> [ЧТО СДЕЛАТЬ]: Перепишите все записи ниже в виде нумерованного списка, опустив пустые строки.

> [НАБОР ЗАПИСЕЙ]:
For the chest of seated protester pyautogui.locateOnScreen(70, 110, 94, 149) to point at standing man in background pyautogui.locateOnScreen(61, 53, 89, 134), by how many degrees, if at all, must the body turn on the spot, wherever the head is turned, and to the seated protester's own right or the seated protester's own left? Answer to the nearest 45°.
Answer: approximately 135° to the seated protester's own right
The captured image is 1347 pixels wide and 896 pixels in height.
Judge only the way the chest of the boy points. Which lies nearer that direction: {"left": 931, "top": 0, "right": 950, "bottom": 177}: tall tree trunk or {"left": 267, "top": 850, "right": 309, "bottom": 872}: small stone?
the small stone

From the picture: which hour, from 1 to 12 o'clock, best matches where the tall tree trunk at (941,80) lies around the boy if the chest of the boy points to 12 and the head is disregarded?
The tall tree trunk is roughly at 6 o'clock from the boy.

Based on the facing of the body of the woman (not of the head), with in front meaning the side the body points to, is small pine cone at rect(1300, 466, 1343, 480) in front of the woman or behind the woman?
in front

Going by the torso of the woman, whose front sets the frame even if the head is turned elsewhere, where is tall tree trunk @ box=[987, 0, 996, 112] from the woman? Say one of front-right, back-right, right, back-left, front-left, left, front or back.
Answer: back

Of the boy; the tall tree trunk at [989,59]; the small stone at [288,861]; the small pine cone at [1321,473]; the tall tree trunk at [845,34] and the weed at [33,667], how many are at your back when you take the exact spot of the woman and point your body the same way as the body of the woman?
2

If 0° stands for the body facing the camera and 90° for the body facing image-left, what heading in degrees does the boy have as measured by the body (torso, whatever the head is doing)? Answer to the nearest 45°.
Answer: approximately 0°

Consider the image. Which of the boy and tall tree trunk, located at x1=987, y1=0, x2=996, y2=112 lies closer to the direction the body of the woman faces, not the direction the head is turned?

> [ОТВЕТ К УПРАЖНЕНИЮ]:
1. For the chest of seated protester pyautogui.locateOnScreen(70, 110, 94, 149) to point at standing man in background pyautogui.locateOnScreen(61, 53, 89, 134), by how many degrees, if at all, must the body turn on the spot, wherever the head is turned, and to the seated protester's own right or the seated protester's own left? Answer to the nearest 45°.
2. Answer: approximately 135° to the seated protester's own right
3. The captured image is 1347 pixels wide and 896 pixels in height.
4. Judge only the way the chest of the boy points. Which lies nearer that direction: {"left": 931, "top": 0, "right": 950, "bottom": 177}: tall tree trunk or {"left": 267, "top": 850, "right": 309, "bottom": 872}: small stone?
5. the small stone
6. From the picture: which hour, from 1 to 12 o'clock, best matches where the tall tree trunk at (941,80) lies around the boy if the chest of the boy points to 12 and the head is disregarded?
7. The tall tree trunk is roughly at 6 o'clock from the boy.
8. Based on the facing of the body of the woman (not of the head), with in front meaning the side the body points to, is small pine cone at rect(1300, 466, 1343, 480) in front of the woman or behind the woman?
9. in front
10. Going by the torso of the woman, whose front sets the frame even if the head is turned elsewhere, where is tall tree trunk @ box=[987, 0, 996, 112] from the woman? Say one of front-right, back-right, right, back-left, front-left, left, front or back.
11. Answer: back
12. Of the boy; the tall tree trunk at [989,59]; the small stone at [288,861]; the small pine cone at [1321,473]; the tall tree trunk at [845,34] and the weed at [33,667], how many are at your back when you take the exact spot of the woman and point your body the same way as the body of the woman?
13. 2
14. If 0° stands for the body facing the camera and 90° for the body facing image-left, what heading in degrees does the boy have as measured by the body (torso, whatever the head is doing)? Answer to the nearest 45°.
15. Answer: approximately 0°
16. Consider the image. Which of the boy and tall tree trunk, located at x1=987, y1=0, x2=996, y2=112 lies closer to the direction the body of the woman faces, not the direction the head is turned?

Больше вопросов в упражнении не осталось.